Records from a dataset
· · · · · · ·

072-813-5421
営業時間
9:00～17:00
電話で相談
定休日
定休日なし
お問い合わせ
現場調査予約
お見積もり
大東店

· · · · · · ·

JOB ITEM - Render the lines of the items above as a JSON list of strings, one string per line, omitting any blank lines.

EXERCISE ANSWER -
[
  "072-813-5421",
  "営業時間",
  "9:00～17:00",
  "電話で相談",
  "定休日",
  "定休日なし",
  "お問い合わせ",
  "現場調査予約",
  "お見積もり",
  "大東店"
]